=== Begin Enclosure ===
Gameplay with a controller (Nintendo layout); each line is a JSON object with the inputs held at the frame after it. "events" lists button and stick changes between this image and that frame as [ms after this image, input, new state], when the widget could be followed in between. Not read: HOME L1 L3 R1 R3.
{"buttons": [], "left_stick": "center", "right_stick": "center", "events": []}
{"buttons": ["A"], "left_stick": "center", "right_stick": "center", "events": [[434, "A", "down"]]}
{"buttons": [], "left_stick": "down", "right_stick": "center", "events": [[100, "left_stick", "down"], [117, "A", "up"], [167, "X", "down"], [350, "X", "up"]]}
=== End Enclosure ===
=== Begin Enclosure ===
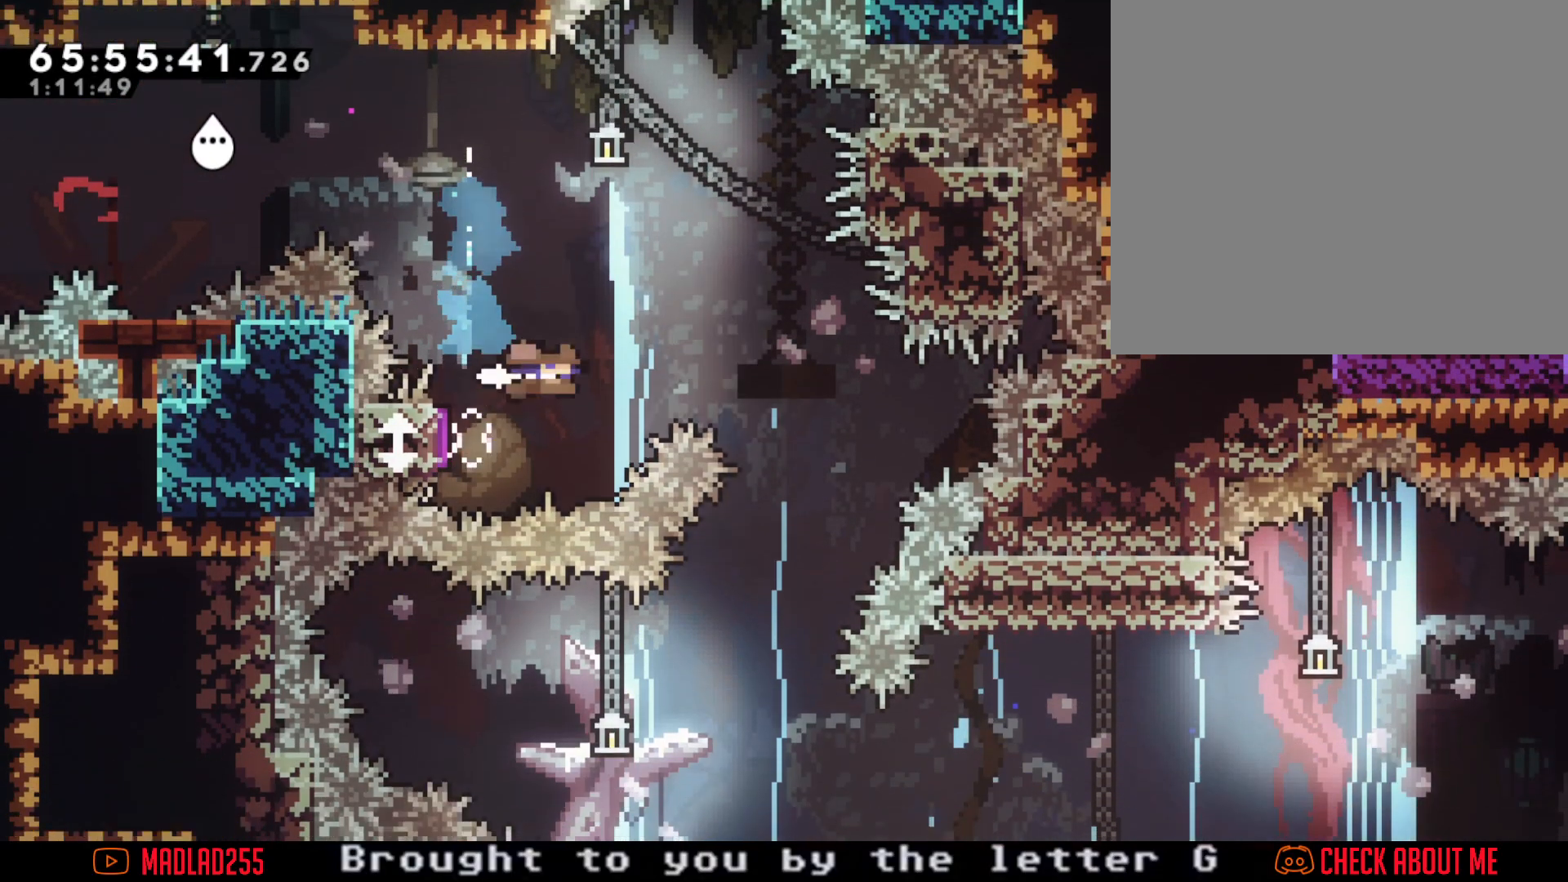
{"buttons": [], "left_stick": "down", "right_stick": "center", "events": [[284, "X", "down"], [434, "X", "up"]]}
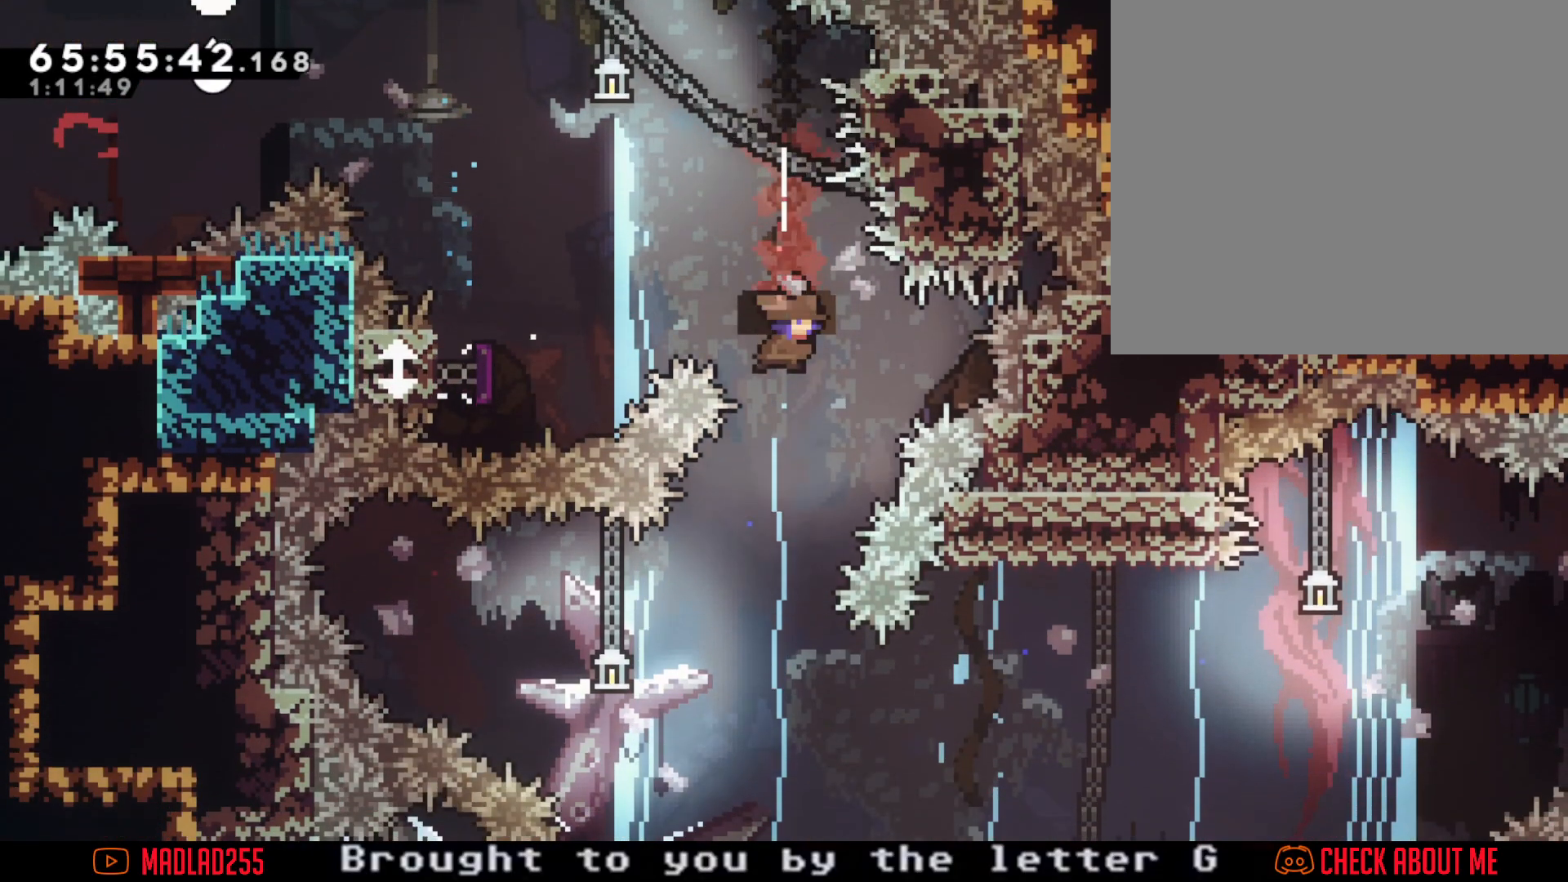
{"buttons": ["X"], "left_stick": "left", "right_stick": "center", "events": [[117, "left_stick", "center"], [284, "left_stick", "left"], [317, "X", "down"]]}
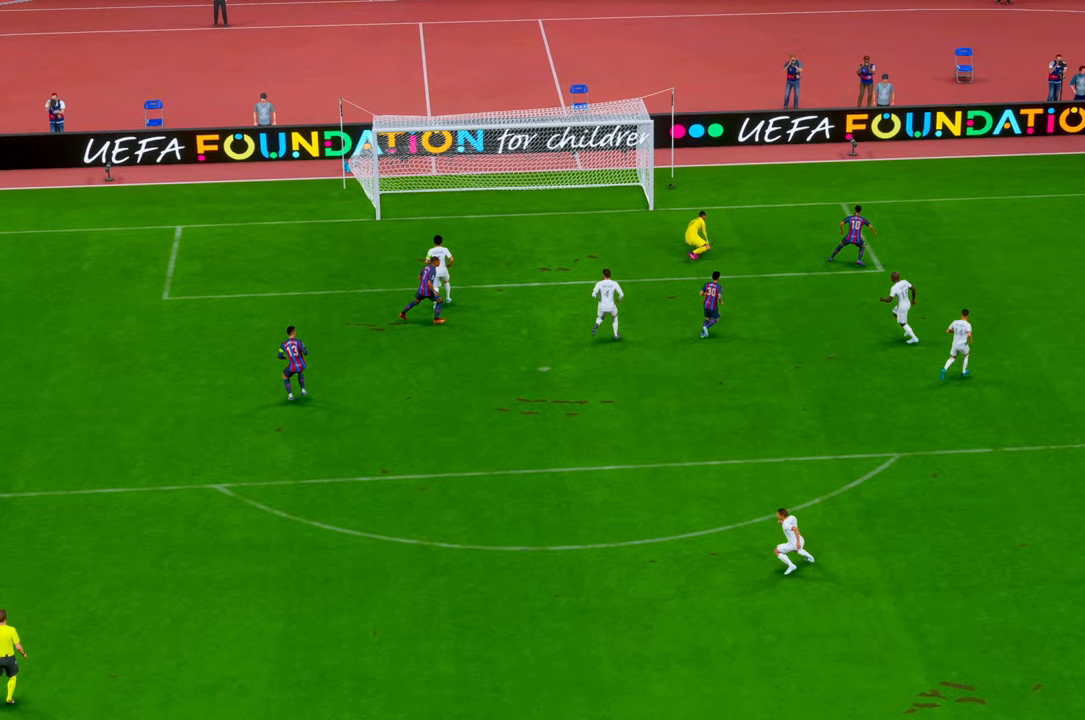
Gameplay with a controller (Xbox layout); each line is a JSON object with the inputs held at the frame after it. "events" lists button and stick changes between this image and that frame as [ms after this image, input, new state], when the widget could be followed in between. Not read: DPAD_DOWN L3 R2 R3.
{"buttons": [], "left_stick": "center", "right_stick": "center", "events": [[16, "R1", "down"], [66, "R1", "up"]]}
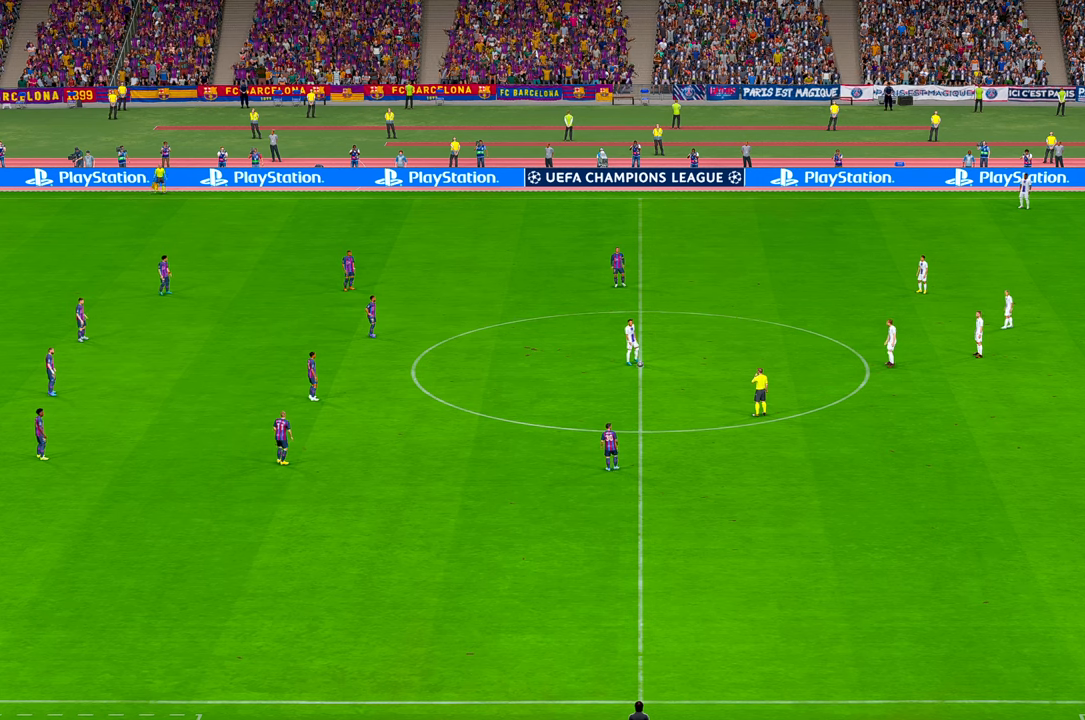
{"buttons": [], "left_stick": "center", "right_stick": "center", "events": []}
=== End Enclosure ===
Activity: Read the data above and pull out each line that holds the string "object".

Answer for the task:
Gameplay with a controller (Nintendo layout); each line is a JSON object with the inputs held at the frame after it. "events" lists button and stick changes between this image and that frame as [ms after this image, input, new state], when the widget could be followed in between. Not read: HOME L1 L3 R1 R3.
Gameplay with a controller (Xbox layout); each line is a JSON object with the inputs held at the frame after it. "events" lists button and stick changes between this image and that frame as [ms after this image, input, new state], when the widget could be followed in between. Not read: DPAD_DOWN L3 R2 R3.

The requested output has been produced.